27.2 Model Estimation Strategies
Under regression discontinuity framework, researchers can choose between parametric and nonparametric models. The choice depends on assumptions about functional form, data availability, and the trade-off between flexibility and interpretability.
27.2.1 Parametric Models: Polynomial Regression
Parametric models, such as linear regression, assume a specific functional form for the relationship between the dependent variable and predictors. One way to relax the strict linearity assumption is by incorporating polynomial functions of the forcing variable (Lee and Lemieux 2010). The choice of polynomial degree should be determined based on data characteristics.

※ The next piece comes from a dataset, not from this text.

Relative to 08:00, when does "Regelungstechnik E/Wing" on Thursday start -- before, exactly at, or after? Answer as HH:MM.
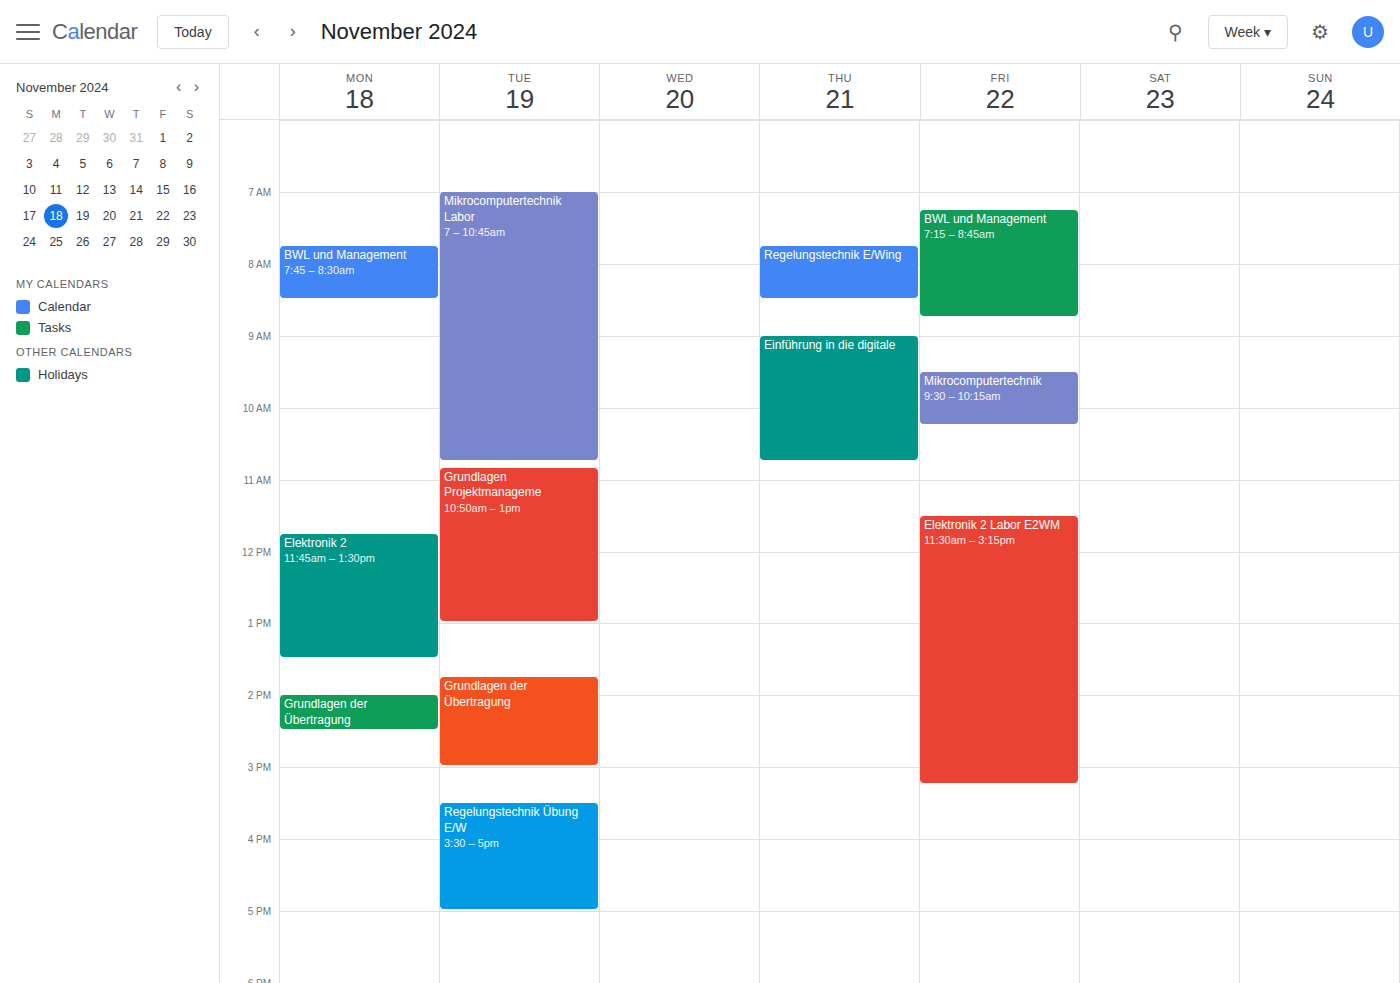
07:45 -- before 08:00, 15 minutes above the 08:00 line.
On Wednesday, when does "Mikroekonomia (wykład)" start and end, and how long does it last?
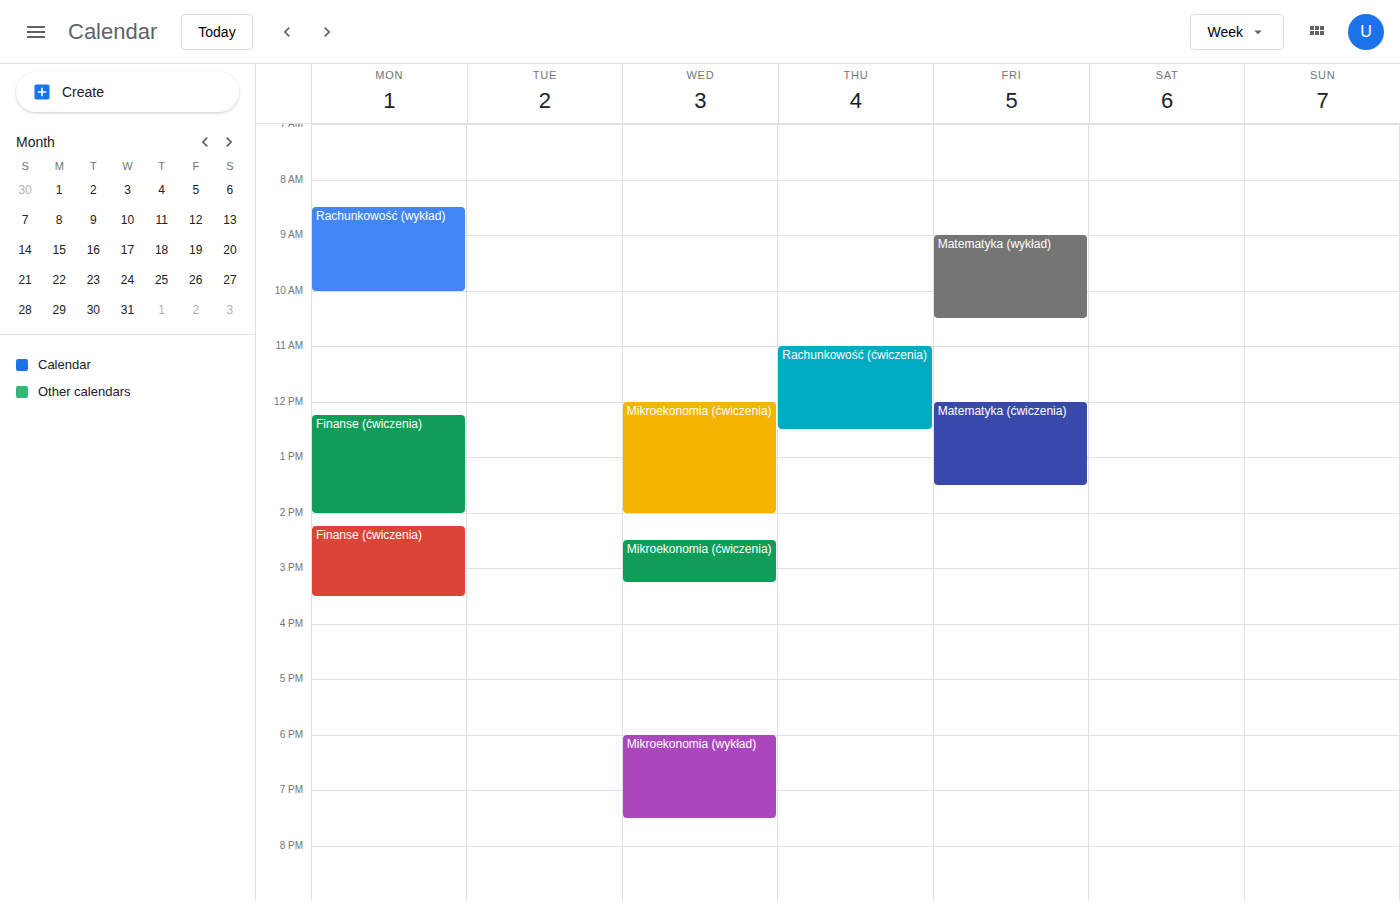
18:00 to 19:30, 1 hour 30 minutes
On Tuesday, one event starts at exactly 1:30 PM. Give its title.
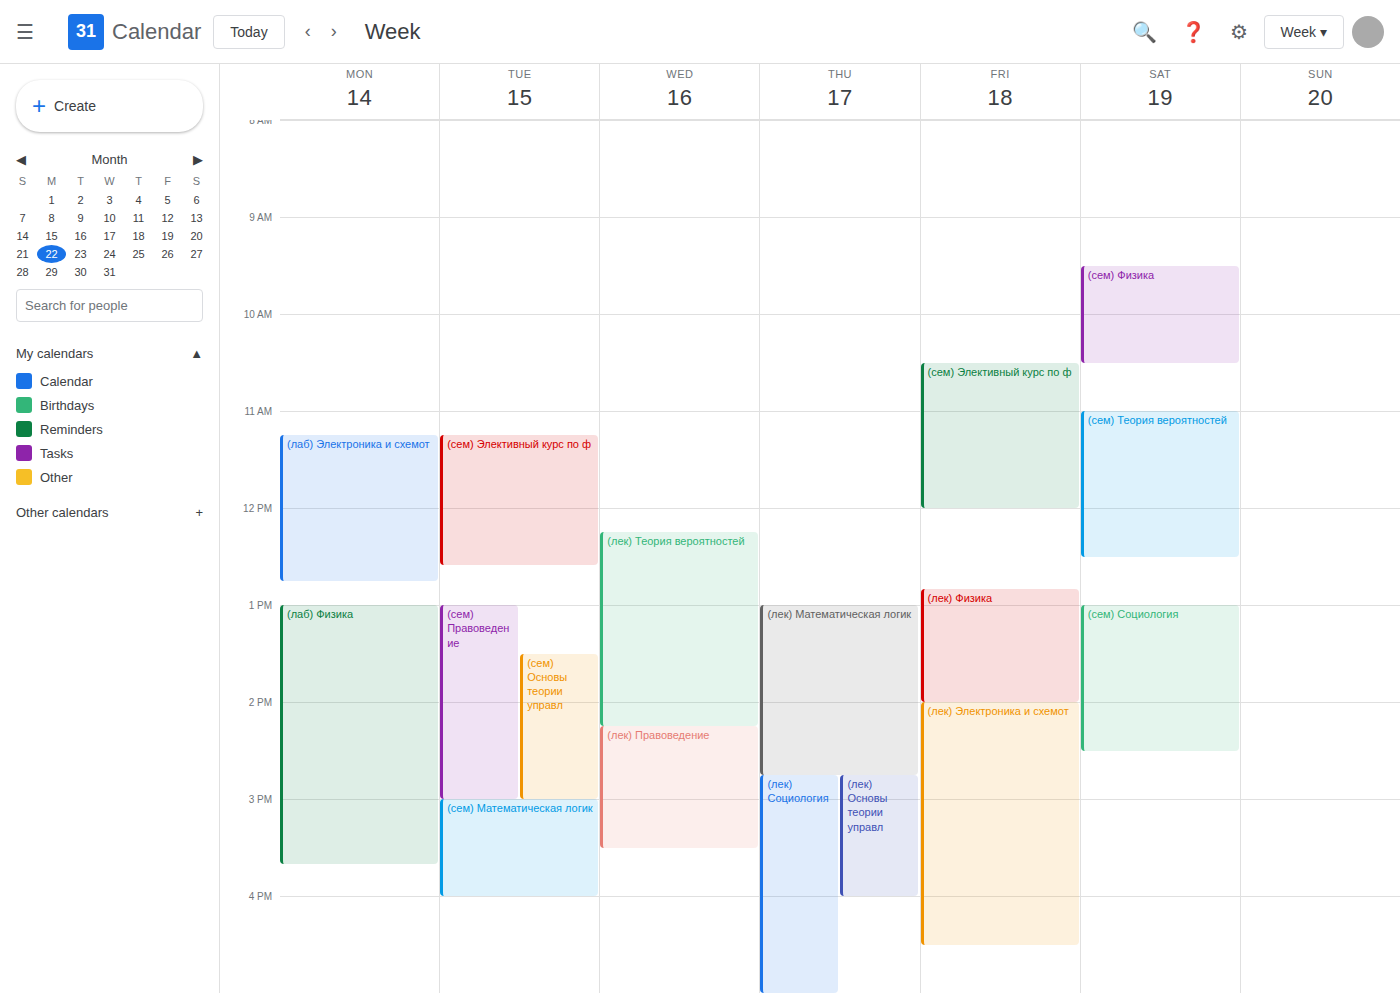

However, using high-order polynomials comes with challenges. Gelman and Imbens (2019) highlight three key issues associated with global high-degree polynomials:
- Imprecise Estimates Due to Noise: Higher-degree polynomials can overfit, capturing noise instead of meaningful patterns.
- Sensitivity to Polynomial Degree: Estimates can vary significantly depending on the chosen degree, making the model less stable.
- Inadequate Confidence Interval Coverage: Confidence intervals tend to be misleading when using high-degree polynomials, leading to incorrect inference.
For these reasons, researchers are often advised to avoid global high-order polynomials and instead rely on alternative approaches (i.e., nonparametric version).
27.2.2 Nonparametric Models: Local Regression
Nonparametric models, such as local polynomial regression, offer greater flexibility by avoiding strong assumptions about functional form. Instead of fitting a single equation to the entire dataset, these methods estimate relationships locally—often using linear or quadratic polynomials within a neighborhood of each data point.
- Uses weighted observations near the cutoff.
- More flexible than global polynomial regression.
Local regression methods, such as local linear regression, address the shortcomings of high-order global polynomials by:
- Reducing overfitting, as they adapt to local patterns without excessive complexity.
- Providing stable estimates, since results are less sensitive to arbitrary choices of polynomial degree.
- Improving inference, ensuring more reliable confidence intervals.
By balancing flexibility and robustness, local regression techniques are often preferred over global polynomial models in applied research.
Best Practice: Use multiple model specifications to check for consistency in results.